Stott Park Bobbin Mill has just won a silver award in the Small Visitor Attraction of the Year 2015 category at the VisitEngland Awards, which in my opinion really sums up the quality of experience you receive as a visitor here.

If, after visiting the mill, you’d like to spend the rest of the day nearby, there are plenty of other things to do, and learning more about the area really enhances your experience and sense of place. Stott Park has several picnic benches, so although there aren’t any café facilities on site (there is a hot drinks machine) there is a lovely area in which to enjoy a leisurely picnic with the family. There are also toilets in the outer buildings, and there is plenty of parking.

If you’re in the mood for a walk, there are several that can be taken from Stott Park itself (just leave your car in the car park), and English Heritage produce a small series of maps (£2.50) to guide you. I would recommend the walk up to High Dam, which is 1.5km from the mill. High Dam is an artificial tarn which provided water for the mill, and you also first come across Low Dam, a smaller pond which is particularly tranquil. The path is very rocky and quite difficult in places and so sensible walking footwear is a must.

High Dam
High Dam, which is a beautiful walk

There are also several great places to have lunch locally, including the Lakeside Hotel (with fabulous lake views from its conservatory and outside terrace), Oscar’s Café (overlooking the lake next to the Lakes Aquarium), The Swan Inn at The Swan Hotel, Newby Bridge, and Café Ambio at the Lakeland Motor Museum, Backbarrow (admittedly one of my favourite places to eat in the Lakes).

Stott Park’s steam engine runs every first weekend of the month (in summer) and on Bank Holidays, but even if you can’t make it to a steam weekend, you’ll still see the engine on the tour, and be treated to a full range of demonstrations on the lathes and bobbin mill equipment too. For further information on opening and tour times, visit the English Heritage website.

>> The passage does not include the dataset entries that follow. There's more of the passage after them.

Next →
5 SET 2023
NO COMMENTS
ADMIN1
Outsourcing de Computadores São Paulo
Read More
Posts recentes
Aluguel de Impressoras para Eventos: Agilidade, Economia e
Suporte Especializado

Have you visited Stott Park Bobbin Mill or taken the walk to High Dam? What did you think? Share your thoughts with us by leaving a comment below.


  1. Stott Park Bobbin Mill is quite possibly the only working mill of its kind left in the UK, and even the world, so I’d highly recommend a visit.

    I’ve also just written a post about a beautiful walk that can be taken to High Dam, an artificial tarn once used to power the mill. You can read more at:

  2. Angela Cowell

    What a wonderful article. I have now put the mill on our itinerary for when we next visit the Lakes. I have an absolute love of photography and your photos are always a delight.

    I have recently subscribed to your blog and am having so much enjoyment from reading your beautiful posts, thank you.

    • Thank you so much for your comment Angela – that’s really kind of you. Photography is very addictive, isn’t it?! If you do get chance to visit on a steam weekend, it’s lovely to see the steam engine working – it’s definitely worth a visit either way though.